Reviewed by David Smith
Background info…
When it was introduced, the Tiger was the most powerful tank in the world. The 88mm gun was extremely powerful and the tank was almost impervious to attack, but its combat debut was less than impressive. The first 4 Tigers were sent to the Leningrad area in 1942, but were deployed in single file over swampy ground and in their first day of combat all 4 were knocked out. In spite of a bad start, tactics were soon learned, and other units were quickly trained and equipped with the Tiger, it being then deployed to Russia, Africa, and Italy.
References used…
My own photos of the Bovington Tiger. Lots of shots found on the internet on various sites.
Books:
Panzerkamfwagon VI Tiger, Osprey modelling manuals 13
Tiger I Heavy tank 1942-1945, osprey new vanguard 5
Tiger I and variants, Elements in combat 3 guide to building and painting.

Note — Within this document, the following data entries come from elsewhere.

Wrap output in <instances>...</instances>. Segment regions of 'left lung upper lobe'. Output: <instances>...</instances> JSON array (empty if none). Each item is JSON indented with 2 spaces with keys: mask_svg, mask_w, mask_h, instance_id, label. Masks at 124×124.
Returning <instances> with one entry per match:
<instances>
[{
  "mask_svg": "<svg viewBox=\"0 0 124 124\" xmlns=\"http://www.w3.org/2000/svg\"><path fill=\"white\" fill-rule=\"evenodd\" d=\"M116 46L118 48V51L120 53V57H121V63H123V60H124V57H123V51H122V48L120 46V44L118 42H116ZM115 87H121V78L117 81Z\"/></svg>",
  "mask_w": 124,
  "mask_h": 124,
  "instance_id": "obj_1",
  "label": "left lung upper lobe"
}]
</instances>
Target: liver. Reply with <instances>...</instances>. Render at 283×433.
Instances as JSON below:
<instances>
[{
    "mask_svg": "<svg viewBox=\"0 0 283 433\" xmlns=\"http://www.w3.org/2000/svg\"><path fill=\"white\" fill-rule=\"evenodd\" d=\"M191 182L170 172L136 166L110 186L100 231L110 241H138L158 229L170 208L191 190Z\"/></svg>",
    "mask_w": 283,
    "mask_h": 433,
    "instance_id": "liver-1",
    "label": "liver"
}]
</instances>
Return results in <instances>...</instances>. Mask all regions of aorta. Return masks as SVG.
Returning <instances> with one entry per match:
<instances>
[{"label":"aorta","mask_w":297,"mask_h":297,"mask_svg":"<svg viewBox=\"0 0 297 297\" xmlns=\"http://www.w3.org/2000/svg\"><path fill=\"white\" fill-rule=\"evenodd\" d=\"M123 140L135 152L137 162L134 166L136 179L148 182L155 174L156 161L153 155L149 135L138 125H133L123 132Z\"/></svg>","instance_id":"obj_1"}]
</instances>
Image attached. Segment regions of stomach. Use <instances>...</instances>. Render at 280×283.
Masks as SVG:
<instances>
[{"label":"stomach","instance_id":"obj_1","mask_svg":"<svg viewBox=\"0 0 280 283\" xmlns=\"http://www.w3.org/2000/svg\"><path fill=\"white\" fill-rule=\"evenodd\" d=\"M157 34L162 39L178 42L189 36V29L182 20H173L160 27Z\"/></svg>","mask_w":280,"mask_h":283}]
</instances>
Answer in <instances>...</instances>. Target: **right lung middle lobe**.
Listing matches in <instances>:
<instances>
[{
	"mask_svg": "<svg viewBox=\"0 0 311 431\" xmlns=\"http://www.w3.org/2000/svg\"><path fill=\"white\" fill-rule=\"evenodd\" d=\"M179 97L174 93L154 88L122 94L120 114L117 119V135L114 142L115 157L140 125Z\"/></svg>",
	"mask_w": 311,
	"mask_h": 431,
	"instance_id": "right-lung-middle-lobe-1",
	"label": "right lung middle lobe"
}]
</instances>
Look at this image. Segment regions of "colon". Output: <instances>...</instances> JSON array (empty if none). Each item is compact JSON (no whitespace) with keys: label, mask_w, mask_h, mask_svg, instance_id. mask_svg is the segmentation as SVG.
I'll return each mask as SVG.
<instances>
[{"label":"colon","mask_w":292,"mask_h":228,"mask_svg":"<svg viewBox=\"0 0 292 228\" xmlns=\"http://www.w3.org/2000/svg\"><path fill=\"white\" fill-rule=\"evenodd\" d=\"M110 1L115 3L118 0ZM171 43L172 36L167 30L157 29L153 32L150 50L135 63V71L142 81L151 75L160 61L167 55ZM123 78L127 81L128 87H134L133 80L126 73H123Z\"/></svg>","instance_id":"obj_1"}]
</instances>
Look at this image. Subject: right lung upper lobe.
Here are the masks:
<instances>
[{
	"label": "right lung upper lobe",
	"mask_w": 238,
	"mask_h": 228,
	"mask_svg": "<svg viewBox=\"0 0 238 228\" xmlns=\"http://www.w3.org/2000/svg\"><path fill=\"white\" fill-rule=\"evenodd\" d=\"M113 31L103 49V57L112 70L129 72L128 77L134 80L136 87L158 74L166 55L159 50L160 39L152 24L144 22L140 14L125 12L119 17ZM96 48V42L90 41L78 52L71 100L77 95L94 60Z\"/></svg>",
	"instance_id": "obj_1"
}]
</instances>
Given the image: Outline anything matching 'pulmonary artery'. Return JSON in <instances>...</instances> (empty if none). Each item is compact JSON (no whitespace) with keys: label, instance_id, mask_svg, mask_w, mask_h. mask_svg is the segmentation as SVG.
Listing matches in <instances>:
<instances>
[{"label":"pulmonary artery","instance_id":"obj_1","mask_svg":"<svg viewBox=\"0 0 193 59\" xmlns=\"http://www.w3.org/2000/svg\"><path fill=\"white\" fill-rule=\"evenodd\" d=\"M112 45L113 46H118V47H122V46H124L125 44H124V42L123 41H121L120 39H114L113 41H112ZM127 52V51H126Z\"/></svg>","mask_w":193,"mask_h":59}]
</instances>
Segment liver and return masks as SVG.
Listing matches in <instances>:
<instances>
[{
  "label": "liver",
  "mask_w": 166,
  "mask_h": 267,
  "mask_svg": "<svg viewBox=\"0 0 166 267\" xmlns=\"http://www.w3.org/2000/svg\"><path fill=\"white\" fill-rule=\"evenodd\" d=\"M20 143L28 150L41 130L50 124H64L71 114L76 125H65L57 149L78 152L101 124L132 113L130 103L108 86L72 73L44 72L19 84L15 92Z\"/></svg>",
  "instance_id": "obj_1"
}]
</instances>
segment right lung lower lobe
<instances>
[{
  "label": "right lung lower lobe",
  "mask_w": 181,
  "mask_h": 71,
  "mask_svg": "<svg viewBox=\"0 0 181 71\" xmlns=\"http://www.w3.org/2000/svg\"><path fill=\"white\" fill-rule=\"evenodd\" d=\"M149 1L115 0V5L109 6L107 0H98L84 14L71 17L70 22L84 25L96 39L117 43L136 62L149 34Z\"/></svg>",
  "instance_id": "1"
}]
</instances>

God, Honour, Fatherland. RZM imports.
Tiger I on the eastern front, Histoire & Collections.
‘Tiger in the mud’, Otto Carius
And so to the build…
I didn’t expect this build to have taken as long as it has, I started it last October or thereabouts.
It has been one of those lost kits to me, I couldn’t afford it then, when it first appeared years ago, and I couldn’t really afford it now. Until, after a bit of work that I did for someone paid off and left me with a little spare cash.
Now don’t get me wrong, I thought long and hard before buying this kit, It’s the most expensive that I have ever bought, and not being overpaid, there’s always something else out there that should come first, but in this case, I thought,…go for it!
So there we are, I have always liked the 1/25th scale armour, it has presence without the size and bulk,(and expense) of 1/16th scale, and the Tiger has just so much presence!
I was not sure how I wanted the finished vehicle to look, there being so many theatres, colour schemes and other variants of kit. On researching the late E models, I decided that I wanted to keep the filters, but add S-mine dispensers, and track link holders to the turret, this fit would put the vehicle into quite a narrow time window, and so it was then a matter of finding a vehicle that fitted that window.
I was lent one or two books on the subject, and the one that gave me the specific vehicle that I wanted to model was the excellent Tiger I on the Eastern front, I wanted to model a Grossdeutchland vehicle, and there it was, a Tiger of the 9th company of the III Abteillung during the winter of 1943-44, fighting around the area of Kirovograd.